Limb landmark coordinates
^^^^^^^^

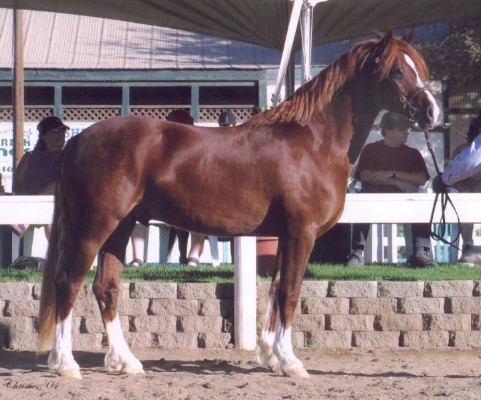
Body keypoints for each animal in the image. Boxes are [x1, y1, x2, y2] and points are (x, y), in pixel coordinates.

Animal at [39, 29, 438, 380]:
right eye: (397, 70)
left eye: (419, 66)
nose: (431, 112)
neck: (314, 141)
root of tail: (78, 141)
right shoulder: (302, 234)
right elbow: (290, 294)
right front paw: (291, 363)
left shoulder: (285, 237)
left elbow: (276, 291)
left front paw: (271, 356)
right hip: (94, 227)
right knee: (68, 283)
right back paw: (66, 364)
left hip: (120, 228)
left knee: (106, 288)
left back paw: (125, 362)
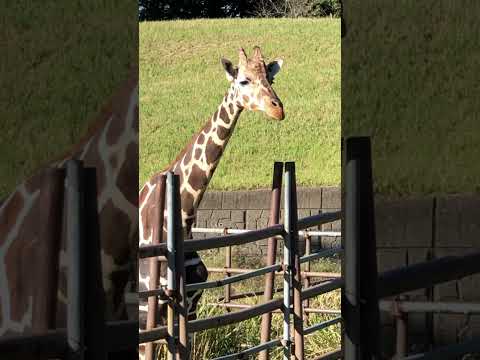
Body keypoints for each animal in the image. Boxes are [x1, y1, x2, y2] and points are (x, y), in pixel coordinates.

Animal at [137, 45, 284, 358]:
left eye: (270, 78)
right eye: (243, 80)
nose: (278, 109)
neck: (182, 218)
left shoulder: (190, 307)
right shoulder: (146, 311)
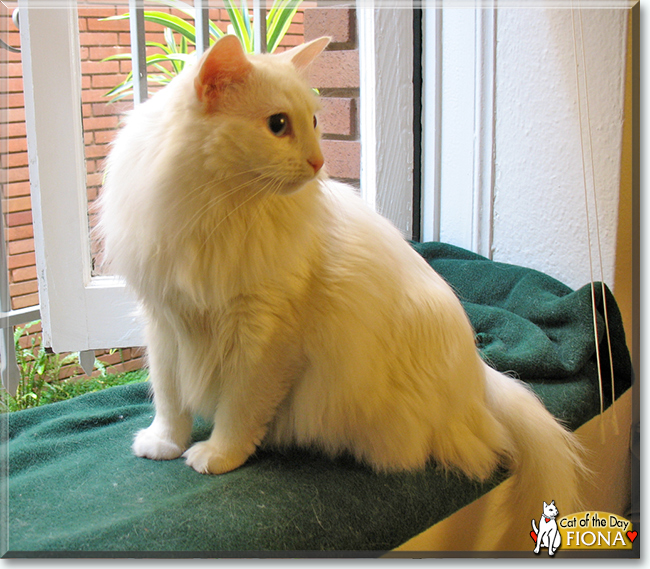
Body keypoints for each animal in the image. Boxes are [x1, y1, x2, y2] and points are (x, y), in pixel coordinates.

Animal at [98, 34, 584, 536]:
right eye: (278, 125)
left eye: (313, 122)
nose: (319, 161)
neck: (219, 215)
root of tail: (480, 377)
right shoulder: (165, 321)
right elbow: (169, 399)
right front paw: (163, 444)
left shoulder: (263, 339)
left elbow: (239, 409)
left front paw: (217, 455)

^^^^^^^^

There is a run of lines above from the one with "right shoulder: (302, 234)" to the one with "left back paw: (125, 362)"; print exactly that run, both ends included, and nothing else.

right shoulder: (302, 234)
right elbow: (290, 294)
right front paw: (291, 363)
left shoulder: (285, 237)
left elbow: (276, 291)
left front paw: (271, 356)
right hip: (94, 227)
right knee: (68, 283)
right back paw: (66, 364)
left hip: (120, 228)
left knee: (106, 288)
left back paw: (125, 362)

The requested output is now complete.